Vitamin D, also known as the “sunshine vitamin”, is a fat-soluble vitamin that can be produced in the skin with sufficient sunlight exposure.
It is best known for its crucial role in bone health. Without it, the body would not be able to absorb calcium from the intestines. Without adequate calcium absorption, the body “borrows” calcium from the bones, increasing the risk of osteoporosis and fracture. Furthermore, Vitamin D also helps maintain normal blood levels of phosphorus, another bone building mineral.
Vitamin D is so vital to bone health that, prior to the advent of fortification of foods, diseases caused by severe deficiency, such as rickets in children and osteomalacia in adults, where considered common.

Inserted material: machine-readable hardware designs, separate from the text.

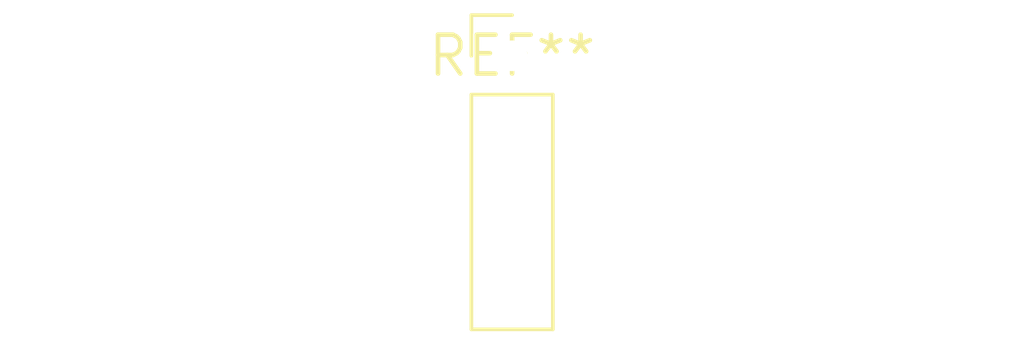
<source format=kicad_pcb>
(kicad_pcb (version 20240108) (generator pcbnew)

  (general
    (thickness 1.6)
  )

  (paper "A4")
  (layers
    (0 "F.Cu" signal)
    (31 "B.Cu" signal)
    (32 "B.Adhes" user "B.Adhesive")
    (33 "F.Adhes" user "F.Adhesive")
    (34 "B.Paste" user)
    (35 "F.Paste" user)
    (36 "B.SilkS" user "B.Silkscreen")
    (37 "F.SilkS" user "F.Silkscreen")
    (38 "B.Mask" user)
    (39 "F.Mask" user)
    (40 "Dwgs.User" user "User.Drawings")
    (41 "Cmts.User" user "User.Comments")
    (42 "Eco1.User" user "User.Eco1")
    (43 "Eco2.User" user "User.Eco2")
    (44 "Edge.Cuts" user)
    (45 "Margin" user)
    (46 "B.CrtYd" user "B.Courtyard")
    (47 "F.CrtYd" user "F.Courtyard")
    (48 "B.Fab" user)
    (49 "F.Fab" user)
    (50 "User.1" user)
    (51 "User.2" user)
    (52 "User.3" user)
    (53 "User.4" user)
    (54 "User.5" user)
    (55 "User.6" user)
    (56 "User.7" user)
    (57 "User.8" user)
    (58 "User.9" user)
  )

  (setup
    (pad_to_mask_clearance 0)
    (pcbplotparams
      (layerselection 0x00010fc_ffffffff)
      (plot_on_all_layers_selection 0x0000000_00000000)
      (disableapertmacros false)
      (usegerberextensions false)
      (usegerberattributes false)
      (usegerberadvancedattributes false)
      (creategerberjobfile false)
      (dashed_line_dash_ratio 12.000000)
      (dashed_line_gap_ratio 3.000000)
      (svgprecision 4)
      (plotframeref false)
      (viasonmask false)
      (mode 1)
      (useauxorigin false)
      (hpglpennumber 1)
      (hpglpenspeed 20)
      (hpglpendiameter 15.000000)
      (dxfpolygonmode false)
      (dxfimperialunits false)
      (dxfusepcbnewfont false)
      (psnegative false)
      (psa4output false)
      (plotreference false)
      (plotvalue false)
      (plotinvisibletext false)
      (sketchpadsonfab false)
      (subtractmaskfromsilk false)
      (outputformat 1)
      (mirror false)
      (drillshape 1)
      (scaleselection 1)
      (outputdirectory "")
    )
  )

  (net 0 "")

  (footprint "PinHeader_1x04_P2.54mm_Vertical" (layer "F.Cu") (at 0 0))

)

</source>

New research on Vitamin D is constantly emerging on the numerous other benefits this vitamin has on health. Low levels have been linked to insulin resistance and diabetes, inflammation, impaired immunity, as well as being implicated in certain autoimmune conditions and cancer. As more and more research is conducted, the potential benefits of this “sunshine vitamin” are rapidly expanding.

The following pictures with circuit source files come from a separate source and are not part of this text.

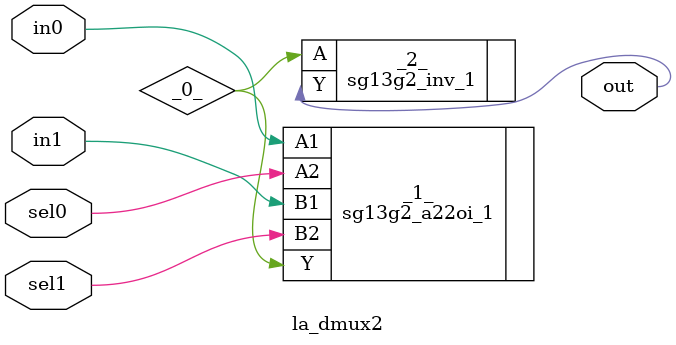
<source format=v>

/* Generated by Yosys 0.44 (git sha1 80ba43d26, g++ 11.4.0-1ubuntu1~22.04 -fPIC -O3) */

(* top =  1  *)
(* src = "generated" *)
module la_dmux2 (
    sel1,
    sel0,
    in1,
    in0,
    out
);
  wire _0_;
  (* src = "generated" *)
  input in0;
  wire in0;
  (* src = "generated" *)
  input in1;
  wire in1;
  (* src = "generated" *)
  output out;
  wire out;
  (* src = "generated" *)
  input sel0;
  wire sel0;
  (* src = "generated" *)
  input sel1;
  wire sel1;
  sg13g2_a22oi_1 _1_ (
      .A1(in0),
      .A2(sel0),
      .B1(in1),
      .B2(sel1),
      .Y (_0_)
  );
  sg13g2_inv_1 _2_ (
      .A(_0_),
      .Y(out)
  );
endmodule

</source>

Under ideal conditions, ten minutes of summer sun exposure to just the hands and face results in the production of approximately 400IU of Vitamin D. And yet, it is estimated that the majority of the North American population is Vitamin D deficient.
Many factors can impair the process of Vitamin D synthesis. The factors affecting synthesis in the skin are many and include season, time of day, latitude, cloud cover and pollution. Except during the summer months, the skin is able to make little if any Vitamin D from the sun if you live at latitudes above 37 degrees north (that means all of Canada and most of the United States).

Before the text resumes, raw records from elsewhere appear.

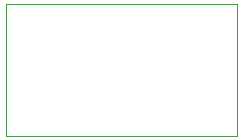
<source format=gbr>
%TF.GenerationSoftware,KiCad,Pcbnew,7.0.2*%
%TF.CreationDate,2023-09-29T19:18:40+02:00*%
%TF.ProjectId,crowbar,63726f77-6261-4722-9e6b-696361645f70,rev?*%
%TF.SameCoordinates,Original*%
%TF.FileFunction,Profile,NP*%
%FSLAX46Y46*%
G04 Gerber Fmt 4.6, Leading zero omitted, Abs format (unit mm)*
G04 Created by KiCad (PCBNEW 7.0.2) date 2023-09-29 19:18:40*
%MOMM*%
%LPD*%
G01*
G04 APERTURE LIST*
%TA.AperFunction,Profile*%
%ADD10C,0.100000*%
%TD*%
G04 APERTURE END LIST*
D10*
X113538000Y-77978000D02*
X93980000Y-77978000D01*
X113538000Y-66802000D02*
X113538000Y-77978000D01*
X93980000Y-66802000D02*
X113538000Y-66802000D01*
X93980000Y-77978000D02*
X93980000Y-66802000D01*
M02*

</source>
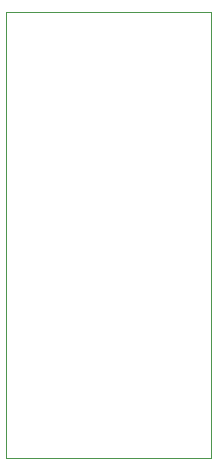
<source format=gbr>
%TF.GenerationSoftware,KiCad,Pcbnew,(6.0.7)*%
%TF.CreationDate,2022-08-07T18:47:35-07:00*%
%TF.ProjectId,SDIP42-adapter,53444950-3432-42d6-9164-61707465722e,rev?*%
%TF.SameCoordinates,Original*%
%TF.FileFunction,Profile,NP*%
%FSLAX46Y46*%
G04 Gerber Fmt 4.6, Leading zero omitted, Abs format (unit mm)*
G04 Created by KiCad (PCBNEW (6.0.7)) date 2022-08-07 18:47:35*
%MOMM*%
%LPD*%
G01*
G04 APERTURE LIST*
%TA.AperFunction,Profile*%
%ADD10C,0.100000*%
%TD*%
G04 APERTURE END LIST*
D10*
X135820000Y-61814000D02*
X153210000Y-61814000D01*
X153210000Y-61814000D02*
X153210000Y-99602000D01*
X153210000Y-99602000D02*
X135820000Y-99602000D01*
X135820000Y-99602000D02*
X135820000Y-61814000D01*
M02*

</source>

Furthermore, Vitamin D production is also influenced by skin colour (darker skin tones will have less production due to increased skin pigments which block UV light absorption), and age (people ages 65 and up have a decreased production of Vitamin D), a well as sunscreen use. Even in the summer months, the use of sunscreen (although excellent for protecting the skin against the harmful effects of the sun) further blocks your skin’s ability to produce.
Since your body is not always producing adequate amounts of D, dietary sources and supplementation should be considered. Food sources include canned sardines, salmon, tuna, sunflower seeds, liver, eggs, mushrooms, and fortified milk.